As reporter Anshel Pfeffer observes, this is a "major development" and constitutes the "first operational use of mid-range missiles by Iran since war with Iraq".

Last week, Iran accused the US and its regional ally Saudi Arabia of supporting and aiding the Tehran terror attacks. However, Iran is not thought to have used ballistic missiles on a foreign target since the Iran-Iraq war.

Iran's Islamic Revolution Guards Corps (IRGC) announced here that its aerospace units have targeted the "terrorists" command centers in Syria's Deir ez-Zor with its missiles.

Iranian television showed footage of the missiles being launched into the night sky. It vowed to respond determinedly to any terrorist attack against the Islamic republic. This month Syrian Kurdish and Arab fighters, supported by USA advisers and air power, began the battle for Raqqa, the militants' self-declared capital.

"The punitive and retaliatory move has conveyed a clear message to Takfiri terrorists and their regional and trans-regional sponsors" that such evil acts will be retaliated, the IRGC stated. The IS group did not immediately acknowledge the strikes. They were broadcasting live the launch of ground-to-ground missiles into eastern Syria targeting ISIS. The strike was in retaliation for a pair of terrorist attacks in Tehran on June 7th that killed 12 and wounded 46. And the Americans say, this was within the rules.

Iran has described the attackers as being "long affiliated with the Wahhabi", an ultraconservative form of Sunni Islam practiced in Saudi Arabia.

The confrontation in Syria on Sunday began around 4:30 p.m. local time when USA -backed ground Syrian fighters, who are officially called the Syrian Democratic Forces, came under attack by what the Pentagon described only as "pro-Syrian regime forces" and were forced from their positions in the town of Ja'Din, south of Tabqah.

The ministry also called on the USA military to provide a full account of why it chose to shoot down the Syrian SU-22.

Iran has summoned the Swiss ambassador to Tehran, who looks after U.S. interests, over comments by Secretary of State Rex Tillerson backing "peaceful transition" in the Islamic republic. Iran has a large and diverse ballistic missile arsenal with weapons that comparatively more developed than the Zolfaqar.

Sharif told The Associated Press that the missile launch reflected Iran's "military power", though Iran has no intention of starting another war.

"The three captured members of the Iranian Revolutionary Guard are now being questioned by Saudi authorities", it said, citing a Saudi official.

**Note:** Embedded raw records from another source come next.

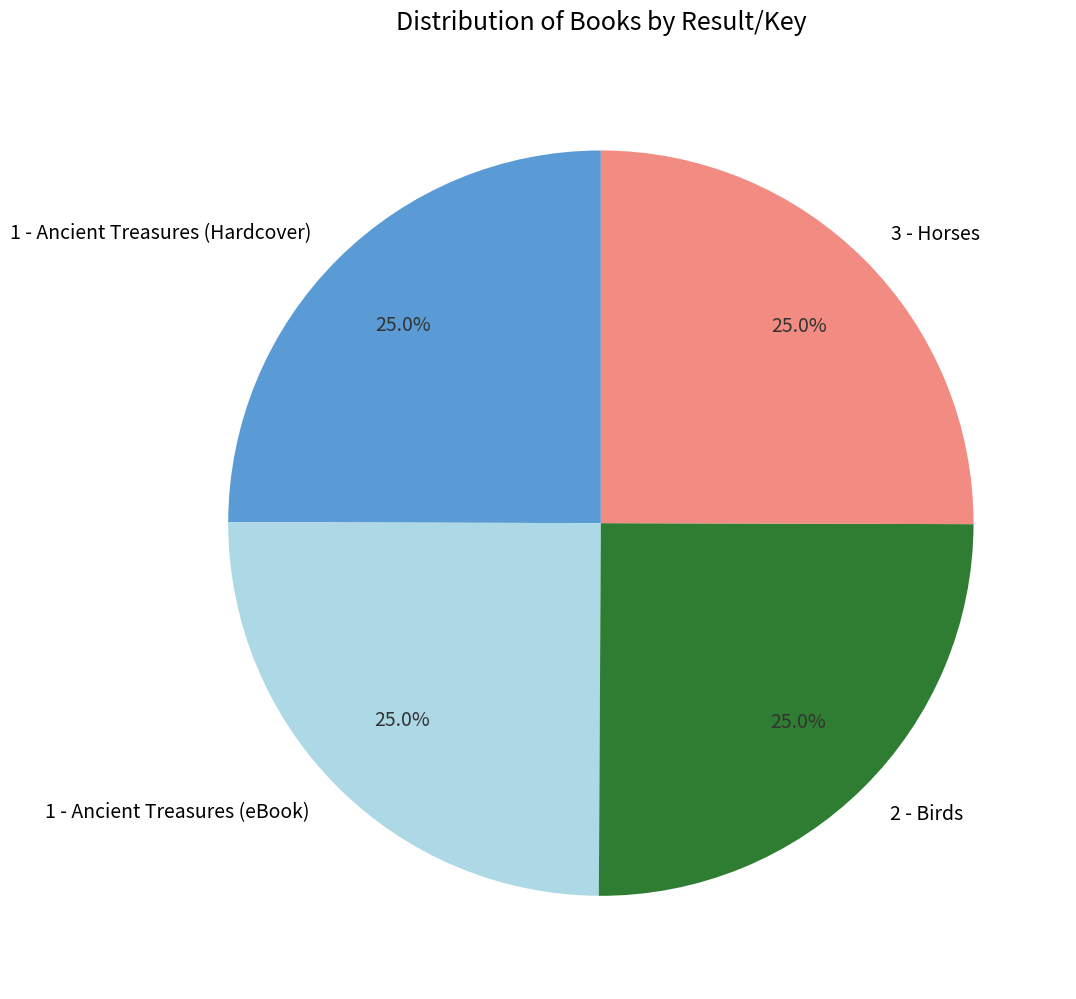

To the nearest percent, what percentage of the pie is 1 - Ancient Treasures (Hardcover)?

25%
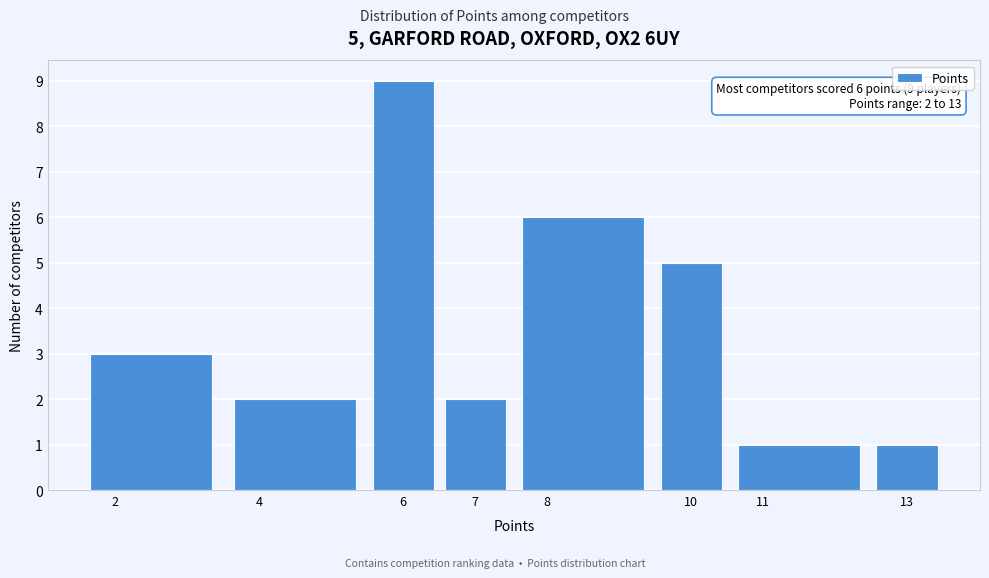

Which range on the x-axis has the tallest bar?

5.5 to 6.5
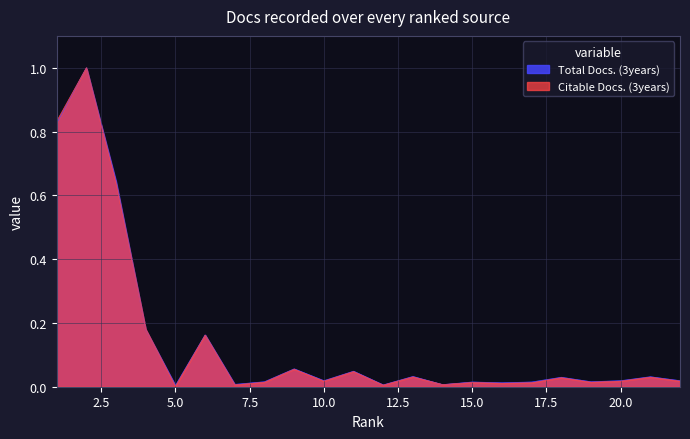

Which series changed the most between 7 and 17?

Total Docs. (3years)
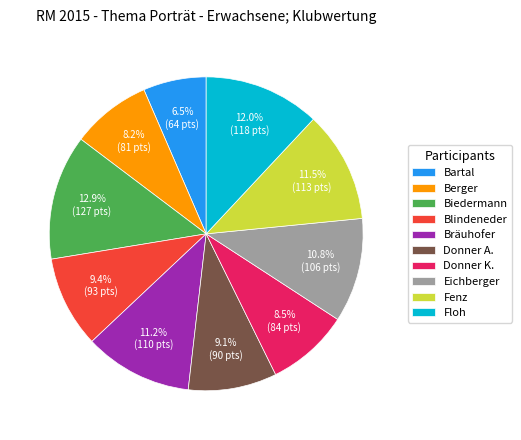

Is there a majority slice in this chart?

No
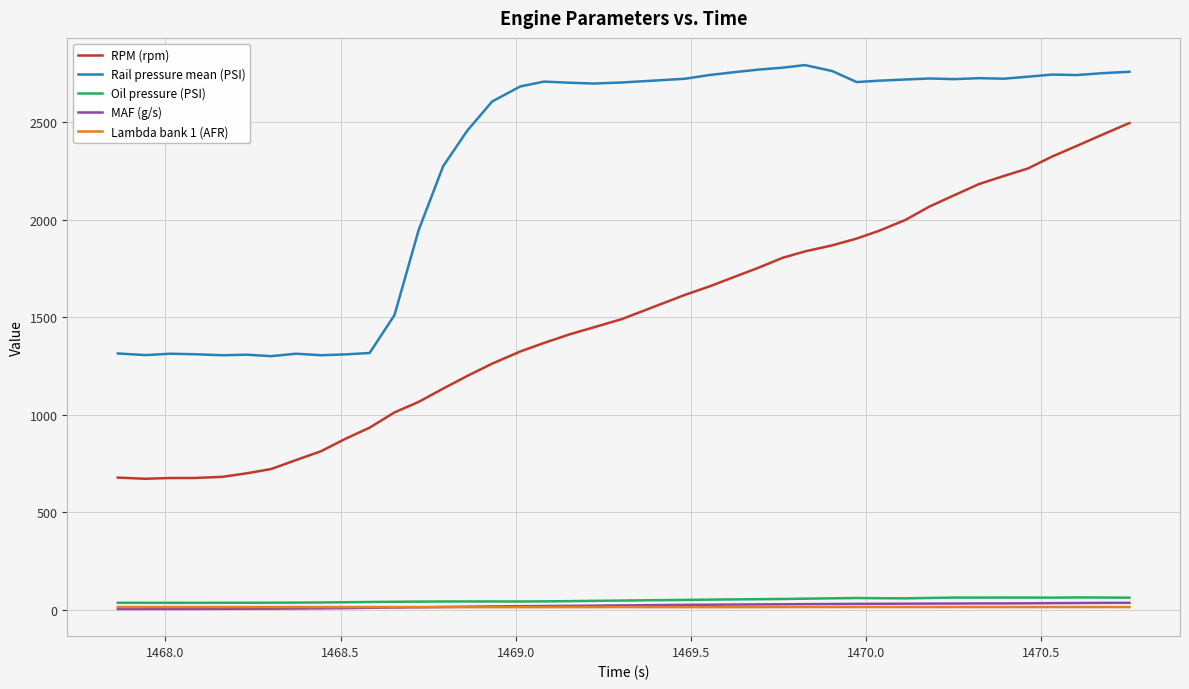

Does the chart have visible grid lines?

Yes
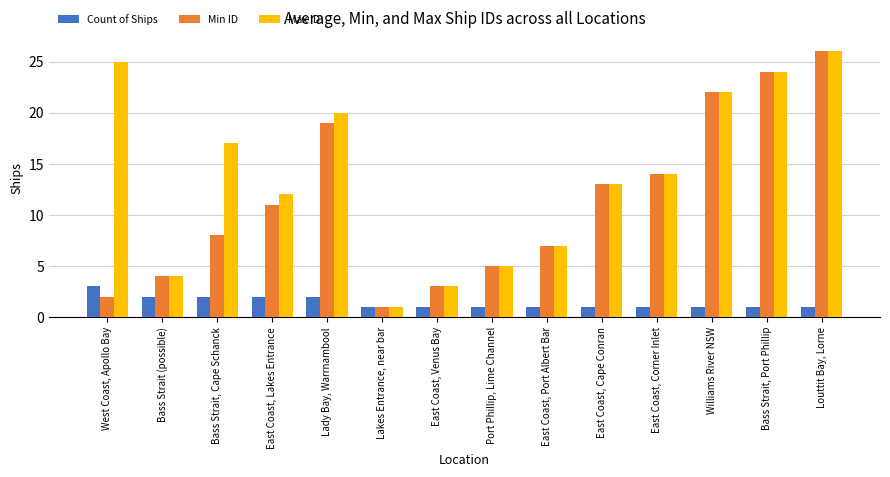

At which category is the sum across all series the highest?

Louttit Bay, Lorne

Since Trump took office, his administration has put new economic sanctions on those allegedly involved with Iran's missile program as the Senate has voted for applying new sanctions on Iran.

Chief of Staff of the Iranian Armed Forces Major General Mohammad Baqeri on Monday hailed the Islamic Republic's great missile capabilities, saying Iran is now among the major missile powers in the world.

Israel is also concerned about Iran's missile launches and has deployed a multilayered missile-defense system. The Iranians unveiled the Zolfaghar in September, with a banner saying Iran could destroy the Israeli cities of Tel Aviv and Haifa [d]. The location where the sixth missile struck is unknown. The officials spoke on condition of anonymity because they were not authorized to speak to reporters.

Warplanes from the USA -led coalition operating over Syrian government-controlled areas west of the Euphrates River will be tracked as potential targets, Russia's Defense Ministry said Monday, a day after the us military shot down a Syrian air force jet. "I have one message to Iran: Do not threaten Israel".

The launch takes place just a couple of hours after Iran's Supreme leader said "they can not slap us in the face".